Waiting On The Lord

By Not Known

It is one of most annoying thing for many.  When we live in a fast-paced world with great anxiety to grab at every opportunity to succeed, waiting can be the least sought-after virtue.  For when someone on the escalator is blocking the rightmost path; or when every email or text message has an answer-me-now tag; or when the traffic lights take a little longer to change, we become agitated.  For those watching the stock market, the running information of stock prices going at all directions can literally drive up the blood pressure.  Waiting can be hazardous to health.
It is therefore not wise to wait as every moment can turn into wasted time or missed opportunities.  
However, while it may be good stewardship to seize opportunities (Col 4:5), it may also be good discipline to learn how to wait on the Lord.
When Paul was put in prison, it was wasted time.  So it seemed.  All he could do was wait for his release, if it ever was granted him at all.  He could have just languished there and let his life be simply wasted away.  But no, his special moments with God was at God’s own timing and disposal, he made the best use of his time.

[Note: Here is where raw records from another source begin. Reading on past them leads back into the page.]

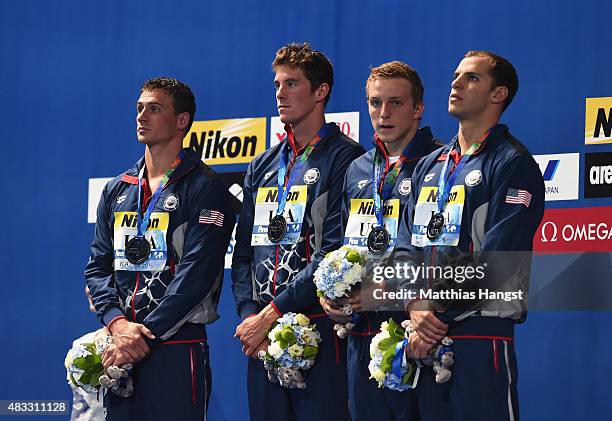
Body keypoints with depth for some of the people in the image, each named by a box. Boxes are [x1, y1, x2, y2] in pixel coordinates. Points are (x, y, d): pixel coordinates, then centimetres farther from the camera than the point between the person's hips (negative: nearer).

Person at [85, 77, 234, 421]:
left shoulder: (204, 189, -4)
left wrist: (145, 334, -17)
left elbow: (196, 273, -12)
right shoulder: (118, 190, 16)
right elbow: (98, 266, 12)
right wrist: (117, 322, -7)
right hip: (120, 354, 6)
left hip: (177, 346, -6)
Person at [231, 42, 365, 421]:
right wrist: (250, 315, -2)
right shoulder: (262, 166, 19)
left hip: (319, 328, -6)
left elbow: (335, 252, -12)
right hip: (261, 337, 6)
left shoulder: (345, 159, -3)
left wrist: (273, 312, -14)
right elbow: (244, 252, 16)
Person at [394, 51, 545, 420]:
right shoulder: (430, 166, 19)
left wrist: (435, 307, -13)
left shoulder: (513, 165, -4)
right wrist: (415, 307, -7)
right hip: (426, 337, 7)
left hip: (482, 334, -7)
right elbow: (407, 244, 11)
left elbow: (494, 259, -14)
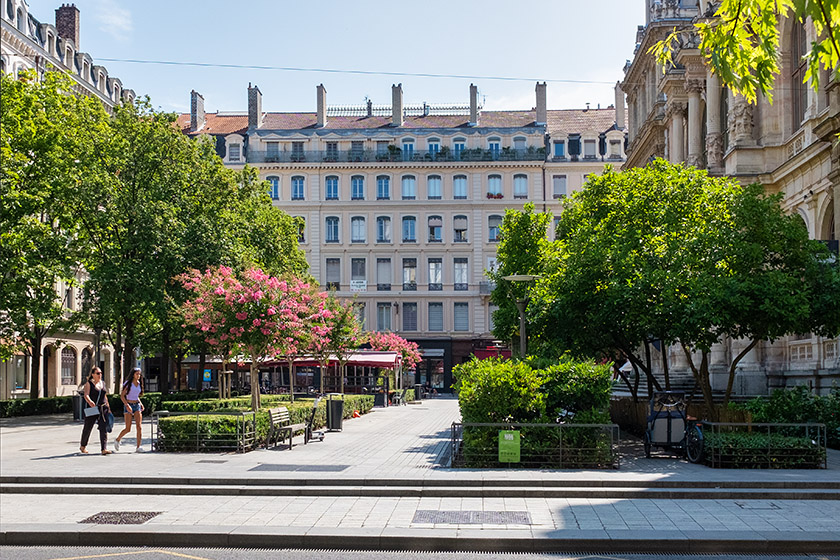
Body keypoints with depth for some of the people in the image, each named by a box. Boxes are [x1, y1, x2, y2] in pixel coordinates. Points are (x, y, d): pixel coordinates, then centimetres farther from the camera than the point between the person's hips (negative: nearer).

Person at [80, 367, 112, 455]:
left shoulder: (103, 383, 13)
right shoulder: (89, 383, -4)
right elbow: (86, 395, -18)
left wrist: (108, 407, 20)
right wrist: (90, 402, -38)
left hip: (103, 409, 4)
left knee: (104, 429, -9)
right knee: (88, 428, 9)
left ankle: (104, 449, -14)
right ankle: (83, 446, 34)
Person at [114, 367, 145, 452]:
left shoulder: (139, 384, 11)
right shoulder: (128, 383, -6)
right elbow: (122, 396, -9)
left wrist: (140, 403, 9)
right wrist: (127, 405, -21)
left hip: (137, 406, 5)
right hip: (128, 405, -5)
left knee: (139, 426, -12)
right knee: (128, 429, -5)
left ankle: (139, 446, -15)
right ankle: (117, 440, 23)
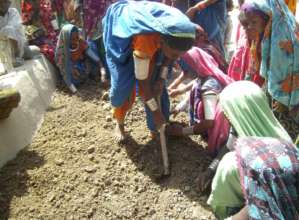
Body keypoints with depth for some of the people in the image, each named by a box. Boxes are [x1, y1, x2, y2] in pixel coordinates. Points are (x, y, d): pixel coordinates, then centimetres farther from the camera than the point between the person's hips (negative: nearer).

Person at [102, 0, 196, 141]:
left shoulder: (178, 31, -29)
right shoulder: (145, 40, -46)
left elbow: (169, 53, -4)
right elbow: (142, 80, -34)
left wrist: (162, 78, -13)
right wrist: (155, 111, -25)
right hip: (121, 38, -5)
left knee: (154, 79, -2)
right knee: (123, 85, -12)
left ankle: (155, 126, 15)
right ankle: (119, 123, 15)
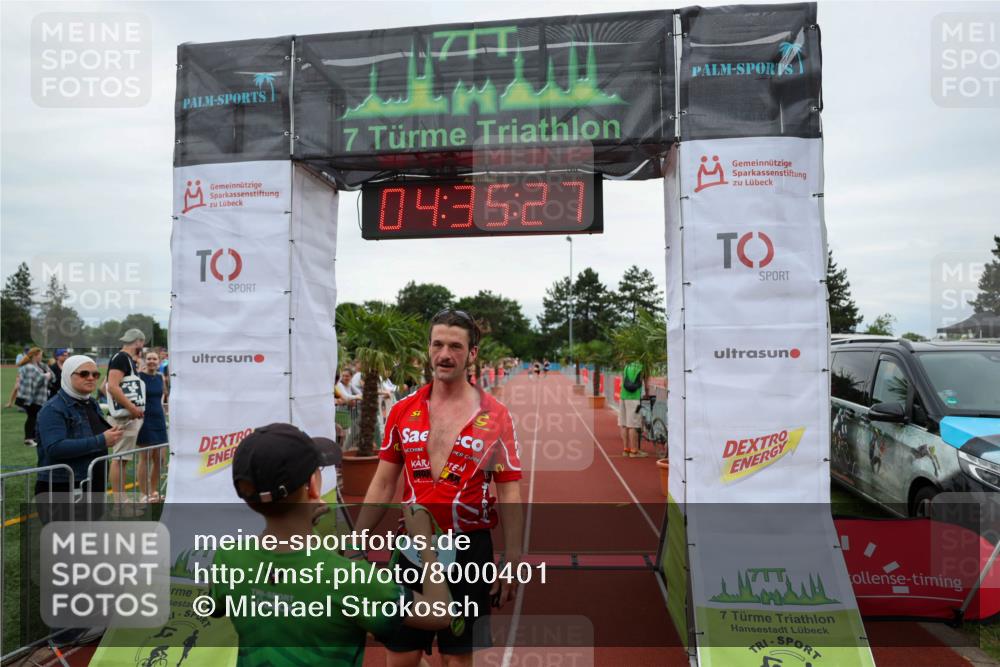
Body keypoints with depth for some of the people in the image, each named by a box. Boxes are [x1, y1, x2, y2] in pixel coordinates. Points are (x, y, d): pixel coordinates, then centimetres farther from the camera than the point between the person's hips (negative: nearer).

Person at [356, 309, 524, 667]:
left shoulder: (495, 415, -7)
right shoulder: (402, 410, 1)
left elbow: (509, 494, -5)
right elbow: (383, 484, 7)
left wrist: (512, 561, -8)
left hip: (470, 548, -2)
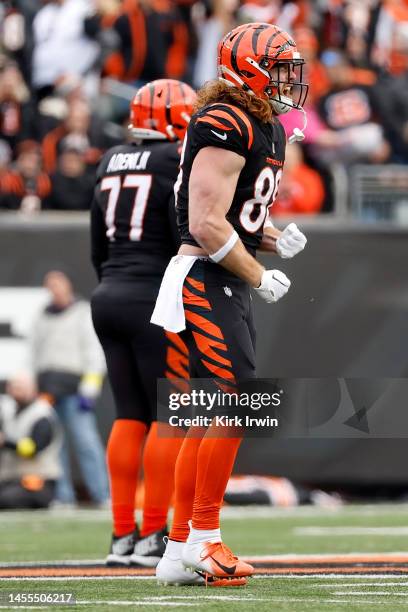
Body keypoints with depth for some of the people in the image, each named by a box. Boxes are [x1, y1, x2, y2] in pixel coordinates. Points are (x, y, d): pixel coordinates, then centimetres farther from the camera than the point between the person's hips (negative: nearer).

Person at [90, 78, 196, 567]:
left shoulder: (110, 164, 13)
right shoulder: (178, 161, -8)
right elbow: (188, 238, -15)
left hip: (109, 298, 7)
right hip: (156, 300, -7)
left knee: (129, 417, 10)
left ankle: (122, 536, 8)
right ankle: (152, 537, -5)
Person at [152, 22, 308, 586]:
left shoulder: (268, 130, 15)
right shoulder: (227, 126, -16)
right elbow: (207, 225, -21)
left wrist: (277, 239, 4)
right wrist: (260, 279, -13)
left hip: (227, 285, 10)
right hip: (207, 280, -10)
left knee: (209, 418, 10)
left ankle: (179, 551, 14)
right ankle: (204, 539, -5)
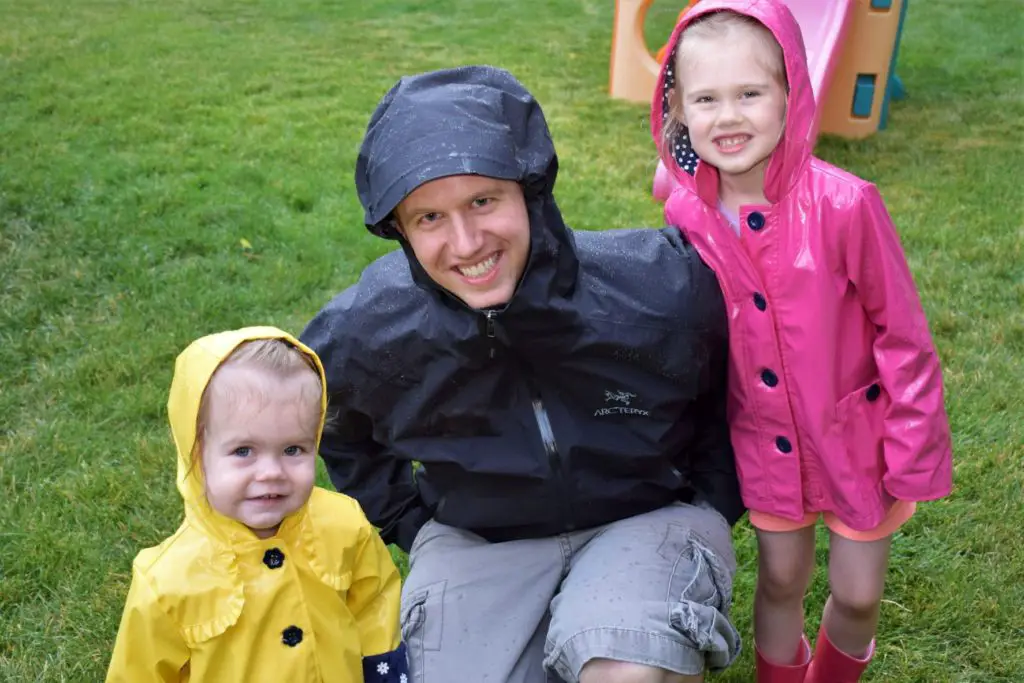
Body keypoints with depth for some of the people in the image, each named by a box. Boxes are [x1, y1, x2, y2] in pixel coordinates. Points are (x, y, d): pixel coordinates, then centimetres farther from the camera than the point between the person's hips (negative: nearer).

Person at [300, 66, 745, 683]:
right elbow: (341, 434, 9)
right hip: (474, 538, 3)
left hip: (647, 516, -2)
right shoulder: (363, 333, -16)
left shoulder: (668, 288, -23)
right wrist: (407, 523, 6)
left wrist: (713, 501, -1)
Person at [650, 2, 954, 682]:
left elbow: (902, 334, -15)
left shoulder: (843, 204, -25)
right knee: (781, 580, 18)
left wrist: (915, 453, -12)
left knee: (858, 595, 13)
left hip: (855, 436, -2)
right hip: (766, 442, 2)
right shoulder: (687, 215, -13)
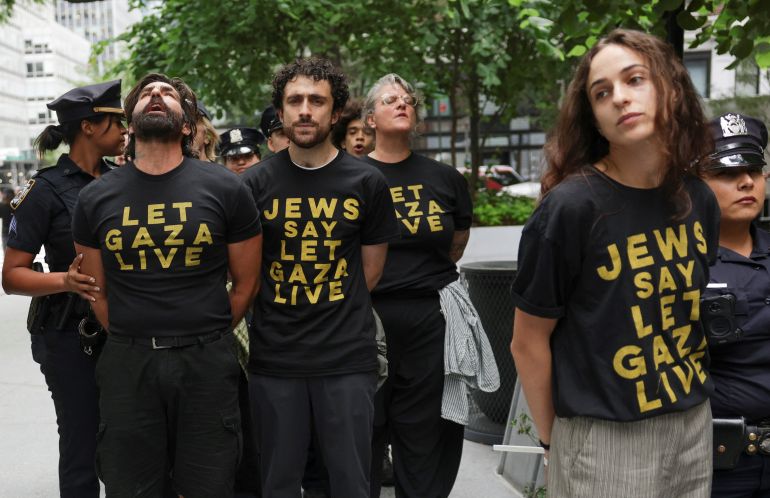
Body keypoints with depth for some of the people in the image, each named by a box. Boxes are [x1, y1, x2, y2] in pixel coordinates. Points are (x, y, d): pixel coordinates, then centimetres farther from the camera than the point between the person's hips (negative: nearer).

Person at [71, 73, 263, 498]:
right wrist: (132, 343, 8)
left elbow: (245, 284, 5)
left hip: (206, 362, -1)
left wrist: (208, 339, 7)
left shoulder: (225, 189, -2)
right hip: (126, 365, 2)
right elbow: (98, 292, 11)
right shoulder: (95, 198, 3)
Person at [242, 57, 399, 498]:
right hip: (274, 358, 1)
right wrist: (286, 320, 5)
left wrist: (332, 316, 5)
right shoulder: (256, 184, 0)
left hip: (348, 360, -1)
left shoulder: (367, 183, 0)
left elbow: (370, 271, 7)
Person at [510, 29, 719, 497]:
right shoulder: (570, 207, -17)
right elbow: (529, 344, -10)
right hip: (602, 437, -5)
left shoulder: (700, 201, 0)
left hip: (694, 426, 6)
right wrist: (553, 439, -2)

Paul’s understanding of time can help us in waiting on God.  God’s time is not just measured by seconds, minutes, hours and days, etc.  It is seen as the right moment when God’s work is accomplished.  We have been taught early on from Scriptures about waiting on God and waiting for the Lord (Psalm 27:14).  We have been instructed to be encouraged for it is never waiting in vain.  For God is a faithful God who keeps His promise.  Whatever He has said so, will eventually come to pass.  The only characteristic of such waiting is that it is not measured by the way we look at time although what we are waiting for will come to pass eventually.
As far as God is concern, all waiting is connected to hope (Rom. 8:24).  While we are exhorted to wait, we place our hope in the Lord.  To do so is to live godly and upright lives which is what waiting in hope means.  
Paul in Galatians tell us that in the goodness of time, God sends His Son.  Now that is speaking on our terms, our understanding of time.  Even so, it is the most opportune of time, as the waiting for the coming of Jesus Christ did take place in time and space.  Our hope in salvation happens when that took place.  When the people of God waits patiently and obediently for that to happen, they are rewarded.
Hence, the discipline of waiting is not just connected to physical events that is to happen but to wait on the God who makes those events happen.
So, we do not become impatient while we wait but rather we learn to be absorbed into God’s presence, God’s being and God’s realm.  In this, when we gather for worship, when we take the time to communicate with God in our quiet time and prayers, we are waiting on God’s holy presence and enter into God’s realm.  When Paul exhorts us to worship Him and present ourselves to Him as living sacrifices, we are doing so similarly to be in God’s presence.  When we obey Him and do whatever we are engaged in through life, speech and deeds, we are actually waiting on God in worship.  Are you waiting on the Lord?